Life is hard, and the need to love our neighbor is woven into the fabric of life – the need to strengthen and pull together the broken and lonely strands. The beauty and value and purpose of Owen and Charles are far beyond our power to calculate, even when their problems are beyond our power to repair.

This week, we will again send airplanes for Owen and for Charles, do our best to reduce their suffering and get them home again. We cannot fix but we can love. We pray with Charles, in a prayer that is sometimes a lament at the sorrow in this world: God have mercy. And we pray to a God who loves and hears: Make us instruments of your mercy.

Mugged

“A man…”, the story begins, and that’s not much of an introduction. “A woman” would have been more interesting, I think, or – better still – “A child.” But, no, there’s nothing special here. Just “A man”. And barely that, because he is almost dead.

Anything he had to attract us is gone. His physical beauty – if he had any – is broken now and spattered with gore and dust. His good clothes – those not wrecked in the mugging – were stripped from his body and jammed into a bag with his watch and wallet and phone. Perhaps he was brilliant or gracious or funny, but not now; only pitiful groans escape his bloody lips.
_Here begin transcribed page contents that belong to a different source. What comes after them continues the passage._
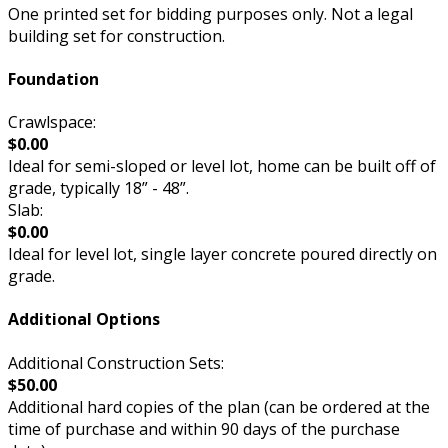
One printed set for bidding purposes only. Not a legal
building set for construction.
Foundation
Crawlspace:
$0.00
Ideal for semi-sloped or level lot, home can be built off of
grade, typically 18” - 48”.
Slab:
$0.00
Ideal for level lot, single layer concrete poured directly on
grade.
Additional Options
Additional Construction Sets:
$50.00
Additional hard copies of the plan (can be ordered at the
time of purchase and within 90 days of the purchase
He is the residue that remains when everything else has been taken away – all the symbols of success, all the layers that hide our frailty and nakedness.

As he lies there dying, a stranger comes along, a strong guy of good reputation, the kind who deserves a better introduction than just “A man”. But he is not the sort to get mugged and, frankly, doesn’t think much of people who get themselves into that kind of situation. He sees the wreck and walks on.

A few minutes later, another man of stature, another shake of the head.

And then, a third guy. For him, being called “A man” might be a step up. He’s been called a lot worse. Like the others, he was on his way to do something important. Unlike the others, a man bleeding in the road strikes him as even more important.

You know the rest. The third guy, the guy from whom nothing good is expected, turns out to be the hero; saves the life of a man who might have hated him, too, if he had not been mugged first.

There is often that kind of reversal in Jesus’ stories, a turning upside down of what we teach ourselves to expect. In this story, I think he’s telling us we are all the sort to get mugged, by one thing or another; by cruelty or cancer or age. After all, the cemeteries are full of people who were beautiful and smart and strong, just like we try to be.

He’s also telling us that the things we try to be are something quite different than the rich, deep, and enduring thing he calls “love” which sees great value in life, even when everything else has been taken away.

This story was Jesus’ answer to the haunting question: Am I only this body, and soon to be hidden with it under the earth? Or, to put it another way, is there really something more than this, some way to outlive our bones and find the enduring community we long for?

Jesus said yes, which surprised no one, but they were surprised to hear that mercy figured so prominently in his answer, as if you cannot separate love for God from love for those who suffer. As if it is better to be like the third guy, of whom nothing much is expected, than to be an expert on religion who sees the wreck and walks on.

This story is at the heart of our work. The “mercy” in Wings of Mercy is – we hope – his kind of mercy. The kind that honors God by honoring those who bear his image; knowing we are all, at times, in need of mercy.

“As a father has compassion on his children, so the Lord has compassion on those who fear him; for he knows how we are formed, he remembers that we are dust. The life of mortals is like grass. They flourish like a flower of the field; the wind blows over it and it is gone, and its place remembers it no more. But from everlasting to everlasting the Lord’s love is with those who fear him, and his righteousness with their children’s children – with those who keep his covenant and remember to obey his precepts.”